いまだ大きな存在感があるのに、「さよなら」と言われてしまうのは、とても切ないものがあります。「さよなら」に感嘆符と「僕らのソニー」をつけているので、さらに切ないタイトルですが、実際、本書を読んでいると、どんどん切なさが込み上げてきます。
著者は、小学生の頃の自分とソニー商品との個人的な関わりから話を始めます。家電商品は生活に密着しますし、その中で、とりわけAVというのは感情的な部分とリンクするだけに、いろいろな思い入れをしてしまうものですが、そこにあったのが特徴的なソニー商品となると、思いも一層つのるのかもしれません。
私も、初めてのボーナスで初めて買ったミニコンポはリバティだったし(今だから言いますけど、当時、ビクターのミニコンポ・クリエーションV5の仕事をしていたにもかかわらず)、その後、CDウォークマンや8ミリビデオデッキなども購入したりしています。私は、ソニーファンではないのですが、強く惹き付けられてしまったのでしょう。
著者は、私より格段とソニーに個人的に思い入れがあるようです。であるだけに、出井体制以降のソニーのあり方に対して、切ない感情を持ちながら書いているような本になっています。
本来、プロの物書きであれば、冷静な目線で書くべきなのでしょうが、著者は感情的な部分を交えながら書いてみたかったという意図を感じる、そんな本になっています。
本書の記述に従って、一言で出井体制以降のソニーを分析してしまうと、ソニーの強みを活かしながら、ネットワーク時代に乗れなかったということでしょう。ネットワーク社会におけるソニーの「エレキ」のあり方を提示し、強みを活かし、実行しながら、ネットワークに乗るというやり方ができなかったのです。
大賀はネットワーク時代を読みきれず、出井はネットワークにこだわりすぎてソニーの本分であるエレキの強みを忘れ、ストリンガーにいたっては、モノづくりを軽視しているということが本書からは読み取れます。
ソニーの本分はメーカーであり、いくらネットワーク時代とはいえ、モノづくりに軸足をおいた事業を展開すべきであって、その軸がぶれ続け、現在に至っているということです。

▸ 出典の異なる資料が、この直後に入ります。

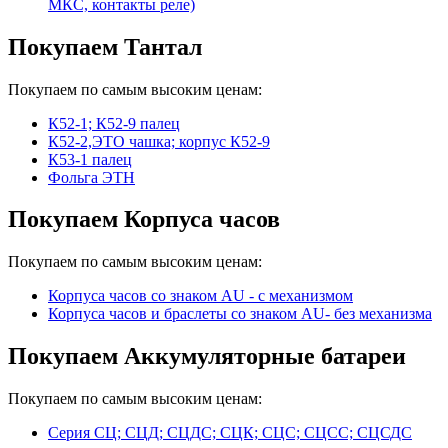
МКС, контакты реле)
Покупаем Тантал
Покупаем по самым высоким ценам:
К52-1; К52-9 палец
К52-2,ЭТО чашка; корпус К52-9
К53-1 палец
Фольга ЭТН
Покупаем Корпуса часов
Покупаем по самым высоким ценам:
Корпуса часов cо знаком AU - с механизмом
Корпуса часов и браслеты со знаком AU- без механизма
Покупаем Аккумуляторные батареи
Покупаем по самым высоким ценам:
Серия СЦ; СЦД; СЦДС; СЦК; СЦС; СЦСС; СЦСДС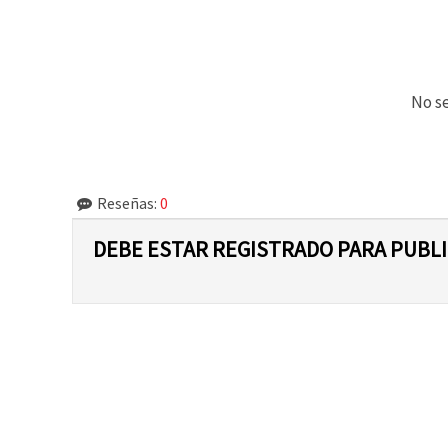
No se
Reseñas:
0
DEBE ESTAR REGISTRADO PARA PUBL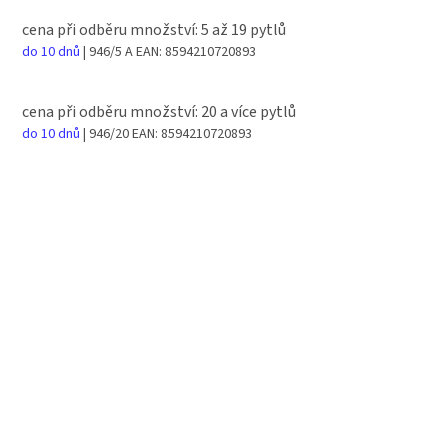
cena při odběru množství: 5 až 19 pytlů
do 10 dnů
| 946/5 A
EAN:
8594210720893
cena při odběru množství: 20 a více pytlů
do 10 dnů
| 946/20
EAN:
8594210720893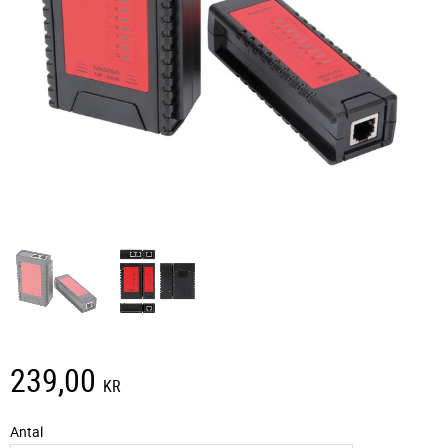
239,00
KR
Antal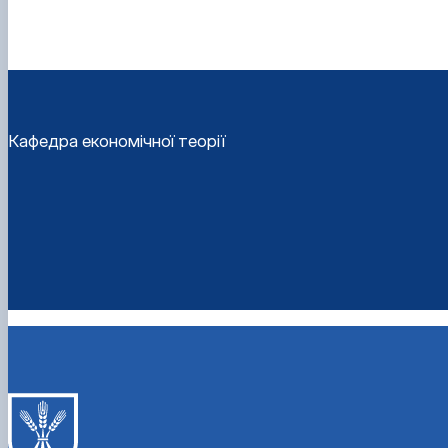
Кафедра економічної теорії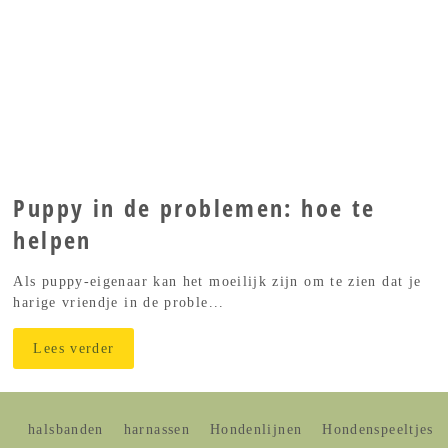
Puppy in de problemen: hoe te
helpen
Als puppy-eigenaar kan het moeilijk zijn om te zien dat je
harige vriendje in de proble...
Lees verder
halsbanden
harnassen
Hondenlijnen
Hondenspeeltjes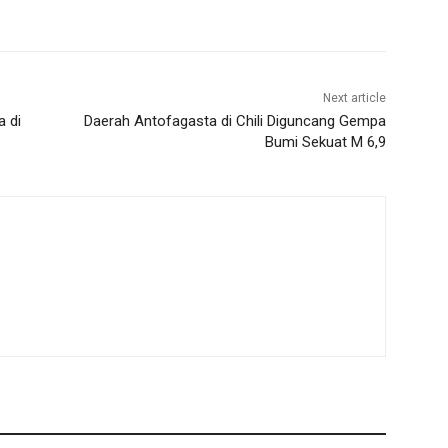
Next article
 di
Daerah Antofagasta di Chili Diguncang Gempa
Bumi Sekuat M 6,9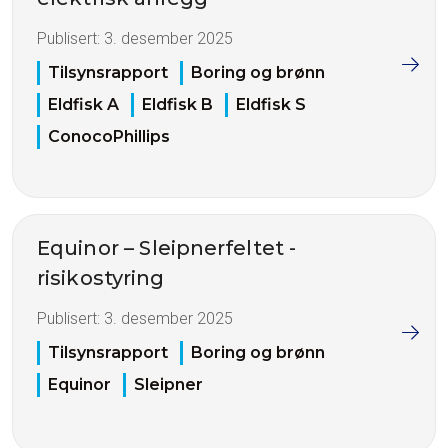
Publisert:
3. desember 2025
Tilsynsrapport
Boring og brønn
Eldfisk A
Eldfisk B
Eldfisk S
ConocoPhillips
Equinor – Sleipnerfeltet -
risikostyring
Publisert:
3. desember 2025
Tilsynsrapport
Boring og brønn
Equinor
Sleipner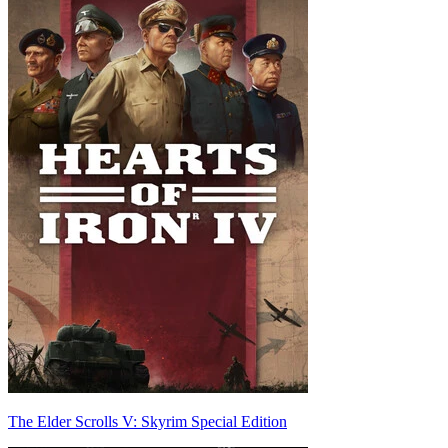
The Elder Scrolls V: Skyrim Special Edition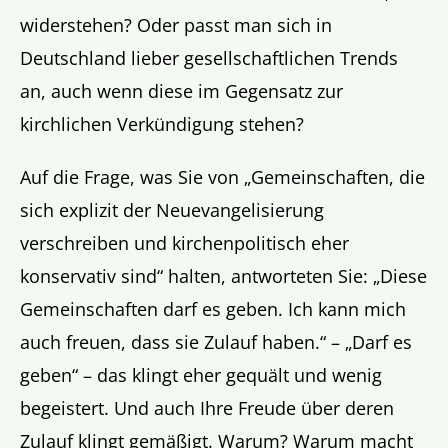
widerstehen? Oder passt man sich in
Deutschland lieber gesellschaftlichen Trends
an, auch wenn diese im Gegensatz zur
kirchlichen Verkündigung stehen?
Auf die Frage, was Sie von „Gemeinschaften, die
sich explizit der Neuevangelisierung
verschreiben und kirchenpolitisch eher
konservativ sind“ halten, antworteten Sie: „Diese
Gemeinschaften darf es geben. Ich kann mich
auch freuen, dass sie Zulauf haben.“ – „Darf es
geben“ – das klingt eher gequält und wenig
begeistert. Und auch Ihre Freude über deren
Zulauf klingt gemäßigt. Warum? Warum macht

会社の規模が大きくなりすぎてしまったという原因もあるようです。「ほかの人と同じことをしない」という独創性への志向は薄れ、多くの社員が食べていける売れる商品を作るという考え方への変化。そうなってしまうと、もはやソニーではありません。
トリニトロンで一世を風靡したテレビ事業も影が薄れ、ウォークマンが開拓した携帯音楽市場も、今やアップルに奪われてしまいましたが(今は、アップルの音楽ビジネスも定額ストリーミングサービスにおされていますが)、そうなった原因も本書を読むとわかるように思います。
製品、市場がどんどん失われ、そして、優秀な技術者たちまでが続々とソニーを離れていってしまいました。いろいろな意味で、本書の『さよなら! 僕らのソニー』というタイトルとおりになってしまったのです。
ソニーの社員や元社員、関係者、ソニーファンは本書をどう読むのでしょうか?
感情的にならず、ソニーをもっと客観的に見れる人にとって本書は、後継者選びの難しさ、時代を読み戦略を立てることの難しさ、そして、優秀な人の能力の限界という、いろいろなことを考えさせられるものになっています。